Dersliği süzdü biraz, ilgi artıyor gibiydi.
"Bizler üç boyutlu bir evrende evrildik, daha üstleri ile temas kurmamız imkansız, ama zekamız sayesinde varlıklarını hesaplama şansımız var. Bay düzlemsele geri dönelim, iki boyutta, bir gölge gibi ya da resim gibi yaşıyor olsun; yüksekliği yok, üç boyuttaki bir canlı bu düzlemden bir balon geçirirse bay düzlemsel ne görür?"
Derslikten tek bir yanıt yükseldi. "Önce nokta, sonra büyüyen, sonra küçülüp kaybolan bir çember." dedi İzel.
Hoca mutluydu.
"Evet." dedi. "Ama bay düzlemsel zeki bir adam. Bu gördüğü devinimi yorumlayıp aslında bunun kendi üst boyutunda küreye yakın bir cisim olduğunu hesaplayabilir. Üç boyutlu evrendeki canlı balonun tamamını görüyor, bay düzlemsel sadece kendi düzlemindeki iz düşümünü." dedi.
"Şimdi zamanı düşünün. Bizim dördüncü boyutumuz, bizim evrenimiz bir uzay-zaman evreni, üç uzay -en, boy, yükseklik- ve bir zamandan oluşuyor ama siz zamanı nasıl görüyorsunuz?"
"Göremeyiz." dedi Dağhan, "üst boyutumuzda"
Tunç sinirlendi, Dağhan’ın İzel’i etkilemeye çalıştığını düşündü.
"Tam olarak öyle değil." dedi Hoca "Bay düzlemselin balonu çemberler olarak gördüğü gibi bizde şu an zamanın içimizden geçen anını görebiliyoruz, geçmişi ya da geleceği değil, sadece şu anı. Bu sadece on üzeri eksi otuz üç saniyeden bile küçük. Ve bu mümkün olan en küçük zamandır, biliyorsunuz." dedi.
"Şimdi bizim bir üst boyutumuzda bir canlı olsaydı ve aynı bizim bay düzlemsele baktığımız gibi bize bay hacimsel diye bakıyor olsaydı, biz nasıl o balonun tamamını görebiliyorsak üst boyutumuzdaki de bizim zamanımızın tamamını görüyor olurdu." dedi.

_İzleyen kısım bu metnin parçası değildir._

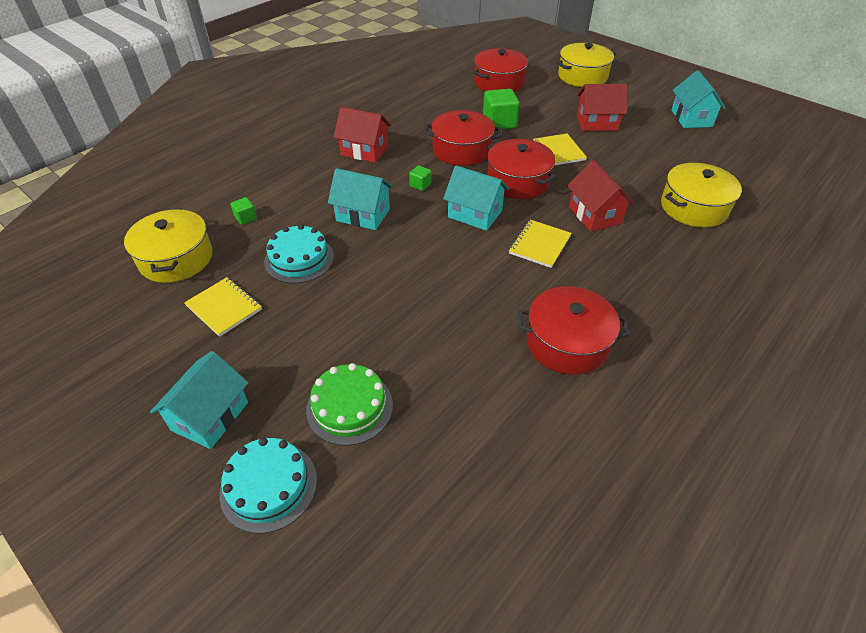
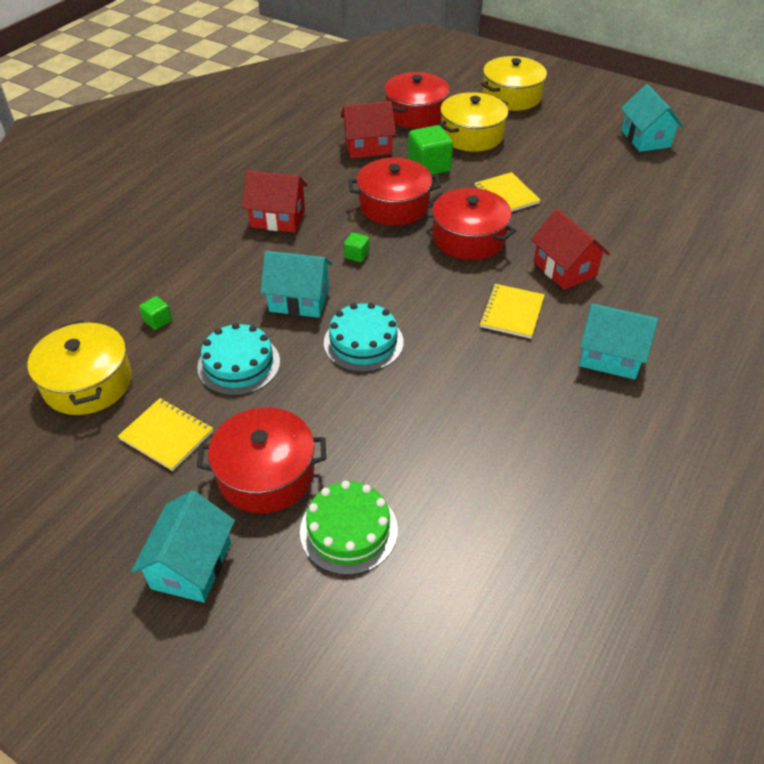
camera: 10 degrees left, 0 degrees up
(268, 486) = (283, 632): turquoise cake -> turquoise cake (363, 342)
(475, 214) = (429, 284): turquoise house -> turquoise house (610, 357)
(567, 343) = (568, 423): red pot -> red pot (266, 474)
(597, 123) = (541, 155): red house -> red house (368, 147)
(694, 207) = (670, 248): yellow pot -> yellow pot (471, 135)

Derslikte bir sessizlik oldu. Üst boyutun bu kadar basit olduğunu anlamaya başlayan öğrenciler, konuya ilk kez ilgi duymaya başladı. Hoca devam etti:
"Düşünün, evrenin doğduğu andan şimdiye ve ne kadar yaşayacaksa sonuna kadar aynı anda görebiliyor olmalı." dedi.
Derslikte uğultular oldu. Hoca devam etti:
"Sakin olun. Daha işin başındayız, dört artı bir, beşinci boyuttayız, zar teorisi bunu on birinci boyuta kadar taşıyor. Altıncı boyutta bir canlı olsaydı sizce neler olurdu?" dedi.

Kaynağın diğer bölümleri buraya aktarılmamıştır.